In the autumn of that year, Zintka tried once again to reconnect with her South Dakota Nation. She stayed with Felix Crane Pretty Voice and his wife in Cherry Creek, on the Cheyenne River Agency. Felix Crane Pretty Voice had set himself forth legally as Zintka's relative, in order to help her secure her land right in the Sacred Black Hills region. As before, Zintka's forthright ways created offence for Pretty Voice's wife. After a brief love affair with Olney Runs After, Zintka again left her homeland, bound for California.
Zintka's next foray into show business was with Pathé, another vaudeville circuit. In the several performances she worked with, Zintka played bit roles. The leading Indian female roles were always played by White women.
Zintka met and fell in love with Robert (Bob) J. Keith, who rode horses for small-time silent movies. The two were married in Santa Ana in 1912, and had a child, Clyde. Zintka adopted the stage name "Princeton Davis," and found employ in silent movies - again, as the "Indian extra" to leading White actors.
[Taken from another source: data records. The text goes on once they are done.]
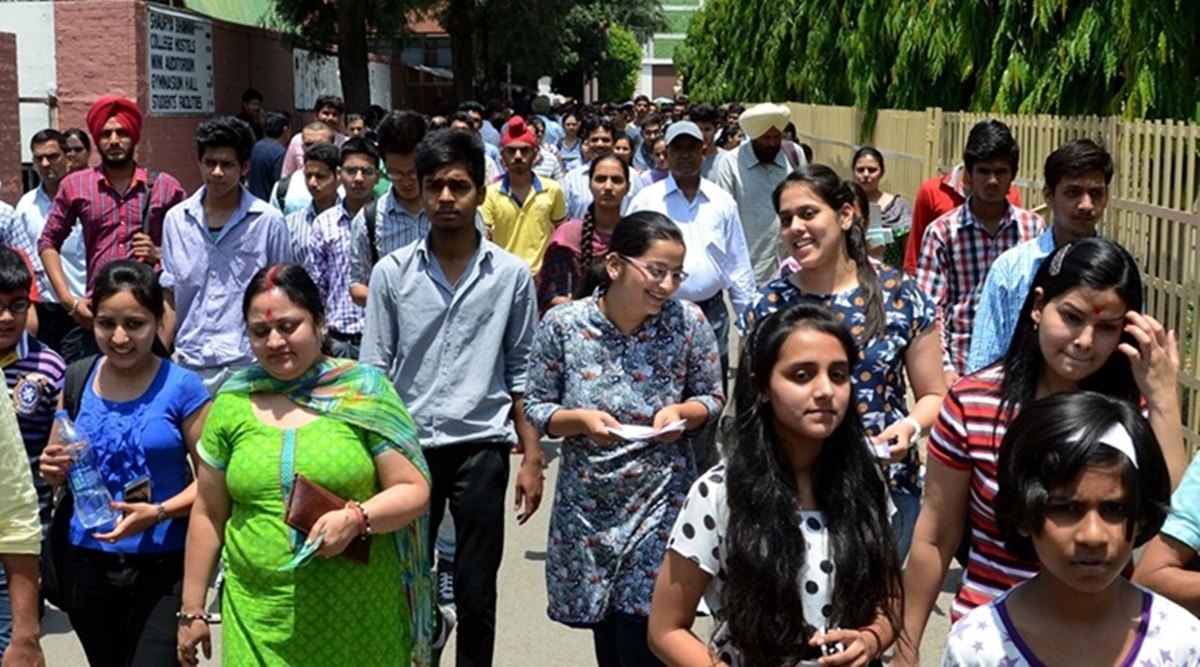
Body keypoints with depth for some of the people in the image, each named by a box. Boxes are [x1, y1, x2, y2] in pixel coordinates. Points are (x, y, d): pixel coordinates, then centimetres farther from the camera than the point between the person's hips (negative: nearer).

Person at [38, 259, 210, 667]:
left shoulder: (182, 387, -10)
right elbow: (57, 467, 13)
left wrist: (158, 512, -22)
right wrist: (53, 472, -9)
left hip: (163, 568, -4)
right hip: (88, 564, 5)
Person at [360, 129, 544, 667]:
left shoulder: (511, 274, 0)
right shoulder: (391, 272, 0)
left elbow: (521, 372, 5)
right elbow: (374, 371, 3)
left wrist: (532, 456, 2)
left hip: (482, 447, -1)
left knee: (476, 593, 7)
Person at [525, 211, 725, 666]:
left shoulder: (688, 323, -8)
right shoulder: (562, 324, -8)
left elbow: (713, 397, 4)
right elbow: (537, 407, 0)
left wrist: (680, 412, -16)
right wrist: (581, 419, -19)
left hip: (659, 503, -1)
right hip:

Bob Keith let his alcoholic tendencies hold sway, and Zintka found herself subject to abuse once again. The marriage turned sour, and Zintka fled with Clyde. She joined up with America's largest show at the time - Buffalo Bill's Wild West Show, joined with the Sells-Floto Circus for a nationwide tour. She once again wore her "loudrags." A part of Buffalo Bill's show included the Western Battles with the First Nations. One can imagine Zintka as an Indian maiden, paid to depict the horrors laid upon her people - perhaps even the Massacre at Wounded Knee itself.
While in the Wild West Show, Zintka met Ernest Cornelius (Dick) Allen, a calliope player. They fell in love, and in the spring of 1915, were married. They soon left the circus, and Zintka had another child with Dick. The couple moved to the Barbary Coast region of San Francisco, had a baby together, and worked up a Vaudeville act. They performed in theatres, saloons, and dance halls - Dick with a lariat act, and Zintka, as ever, the "token Indian girl."